The Power of Many: Ensemble Toolkit for Earth Sciences

Professor Shantenu Jha is the lead PI on a 3 year NSF award for $1.25M on a project titled "The Power of Many: Ensemble Toolkit for Earth Sciences." This is a three way collaborative project between Rutgers, Penn State University and Princeton. In this project, Dr. Jha will work with Michael Mann (https://en.wikipedia.org/wiki/Michael_E._Mann) a distinguished Climate Scientist at Penn State and Guido Cervone to advance high-performance computing based methods for the analysis of CMIP5 data. Dr. Jha will also work with Jeroen Tromp and others at Princeton to help advance computational modelling capabilities of Seismic Inverse Problems and thus seismic hazard assessment. This award is funded as part of the NSF EarthCube Program which is a joint solicitation between Advanced Cyberinfrastructure and Geosciences.

Congratulations Shantenu!

Please see below an abstract for the project:

The Power of Many: Ensemble Toolkit for Earth Sciences

Abstract: The study of hazards and renewable energy are paramount for the development and sustainability of society. Similarly, the emergence of new climatic patterns pose new challenges for future societal planning. Geospatial data are being generated at unprecedented rate exceeding our analysis capabilities and leading towards a data-rich but knowledge-poor environment. The use of advanced computing tools and techniques are playing an increasingly important role in contributing to solutions to problems of societal importance. This project will create specialized computational tools that will enhance the ability of scientists to effectively and efficiently study natural hazards and renewable energy. The use of these tools will support novel methods and the use of powerful computing resources in ways that are not currently possible.
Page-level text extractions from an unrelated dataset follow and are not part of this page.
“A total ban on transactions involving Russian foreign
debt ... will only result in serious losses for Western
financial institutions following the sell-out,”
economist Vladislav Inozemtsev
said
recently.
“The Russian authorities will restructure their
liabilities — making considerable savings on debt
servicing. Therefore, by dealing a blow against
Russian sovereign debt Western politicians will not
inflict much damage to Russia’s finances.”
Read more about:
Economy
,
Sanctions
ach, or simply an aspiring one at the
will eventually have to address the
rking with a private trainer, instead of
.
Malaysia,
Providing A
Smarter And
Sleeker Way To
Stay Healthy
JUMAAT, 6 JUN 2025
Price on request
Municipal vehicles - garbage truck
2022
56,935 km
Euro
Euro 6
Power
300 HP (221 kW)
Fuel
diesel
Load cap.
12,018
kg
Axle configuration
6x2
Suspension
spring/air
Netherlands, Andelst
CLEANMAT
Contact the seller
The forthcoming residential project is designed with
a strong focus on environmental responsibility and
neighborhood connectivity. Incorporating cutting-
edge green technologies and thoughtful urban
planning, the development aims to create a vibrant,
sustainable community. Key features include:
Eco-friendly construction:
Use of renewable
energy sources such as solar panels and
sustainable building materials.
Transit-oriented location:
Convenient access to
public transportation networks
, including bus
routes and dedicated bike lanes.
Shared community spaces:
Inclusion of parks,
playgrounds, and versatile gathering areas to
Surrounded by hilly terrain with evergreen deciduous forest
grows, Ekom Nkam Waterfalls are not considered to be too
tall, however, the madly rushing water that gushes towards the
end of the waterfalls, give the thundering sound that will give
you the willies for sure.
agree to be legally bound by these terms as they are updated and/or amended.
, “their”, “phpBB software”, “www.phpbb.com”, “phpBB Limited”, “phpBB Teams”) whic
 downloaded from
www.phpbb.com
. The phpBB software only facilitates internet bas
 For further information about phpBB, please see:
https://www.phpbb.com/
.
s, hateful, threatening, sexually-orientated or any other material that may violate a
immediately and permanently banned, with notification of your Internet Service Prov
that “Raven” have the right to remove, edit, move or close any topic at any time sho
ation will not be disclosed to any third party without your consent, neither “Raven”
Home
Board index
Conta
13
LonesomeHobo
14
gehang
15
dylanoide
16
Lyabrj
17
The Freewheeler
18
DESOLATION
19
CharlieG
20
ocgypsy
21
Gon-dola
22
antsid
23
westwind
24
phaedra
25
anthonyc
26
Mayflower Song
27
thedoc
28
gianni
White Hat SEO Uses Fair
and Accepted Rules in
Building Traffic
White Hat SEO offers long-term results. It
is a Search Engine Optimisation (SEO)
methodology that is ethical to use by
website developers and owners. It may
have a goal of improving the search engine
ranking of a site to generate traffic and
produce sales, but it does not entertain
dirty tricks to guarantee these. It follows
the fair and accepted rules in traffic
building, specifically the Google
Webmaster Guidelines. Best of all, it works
Many scientific applications in the field of Earth Sciences are increasingly reliant on “ensemble-based” methods to make scientific progress. This is true for applications that are both net producers of data, as well as aggregate consumers of data. In response to the growing importance and pervasiveness of ensemble-based applications and analysis, and to address the challenges of scale, simplicity and flexibility, we propose the Ensemble Toolkit for Earth Sciences. The Ensemble Toolkit will provide an important addition to the set of capabilities and tools that will enable the Earth Science community to use high-performance computing resources more efficiently, effectively and in an extensible fashion.
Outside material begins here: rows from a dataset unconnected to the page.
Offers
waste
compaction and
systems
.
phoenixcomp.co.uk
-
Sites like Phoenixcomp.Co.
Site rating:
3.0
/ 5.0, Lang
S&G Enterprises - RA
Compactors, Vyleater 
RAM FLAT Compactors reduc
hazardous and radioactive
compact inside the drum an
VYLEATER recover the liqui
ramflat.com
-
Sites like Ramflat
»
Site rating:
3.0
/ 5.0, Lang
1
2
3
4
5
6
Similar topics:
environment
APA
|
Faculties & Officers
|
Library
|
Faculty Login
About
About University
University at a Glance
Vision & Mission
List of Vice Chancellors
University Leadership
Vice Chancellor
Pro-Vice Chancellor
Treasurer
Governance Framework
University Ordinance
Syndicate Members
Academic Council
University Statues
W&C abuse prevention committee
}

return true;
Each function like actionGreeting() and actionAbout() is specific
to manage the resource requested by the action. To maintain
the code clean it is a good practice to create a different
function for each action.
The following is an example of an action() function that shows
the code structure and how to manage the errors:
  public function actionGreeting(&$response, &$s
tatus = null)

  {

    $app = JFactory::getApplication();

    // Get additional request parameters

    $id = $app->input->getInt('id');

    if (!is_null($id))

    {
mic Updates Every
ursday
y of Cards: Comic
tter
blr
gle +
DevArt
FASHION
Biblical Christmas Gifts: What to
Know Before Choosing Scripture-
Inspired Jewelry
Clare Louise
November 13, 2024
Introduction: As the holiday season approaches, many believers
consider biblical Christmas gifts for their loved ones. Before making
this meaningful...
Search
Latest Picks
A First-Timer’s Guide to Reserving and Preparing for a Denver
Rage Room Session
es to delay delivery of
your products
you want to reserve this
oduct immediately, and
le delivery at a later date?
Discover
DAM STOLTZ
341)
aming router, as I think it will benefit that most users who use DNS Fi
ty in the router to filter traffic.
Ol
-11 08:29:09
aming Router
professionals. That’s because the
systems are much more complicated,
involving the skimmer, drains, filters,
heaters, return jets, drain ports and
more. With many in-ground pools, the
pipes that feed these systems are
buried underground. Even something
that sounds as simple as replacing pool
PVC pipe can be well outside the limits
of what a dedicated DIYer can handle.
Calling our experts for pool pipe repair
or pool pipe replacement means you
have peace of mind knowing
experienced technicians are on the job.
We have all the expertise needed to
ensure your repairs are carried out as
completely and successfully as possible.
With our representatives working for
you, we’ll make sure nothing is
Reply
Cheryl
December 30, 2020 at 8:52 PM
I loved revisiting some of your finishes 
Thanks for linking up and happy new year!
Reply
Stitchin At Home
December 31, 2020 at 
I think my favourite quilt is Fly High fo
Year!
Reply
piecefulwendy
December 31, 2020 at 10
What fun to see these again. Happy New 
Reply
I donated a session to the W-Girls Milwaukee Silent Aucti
This project represents the co-design of Ensemble Toolkit for Earth Sciences and is a collective effort of an interdisciplinary team of cyberinfrastructure and domain scientists. It will also support the integration of the Ensemble Toolkit with a range of science applications, as well as its use in solving scientific problems of significant societal impact that are currently unable to utilize the collective capacity of supercomputers, campus clusters and clouds.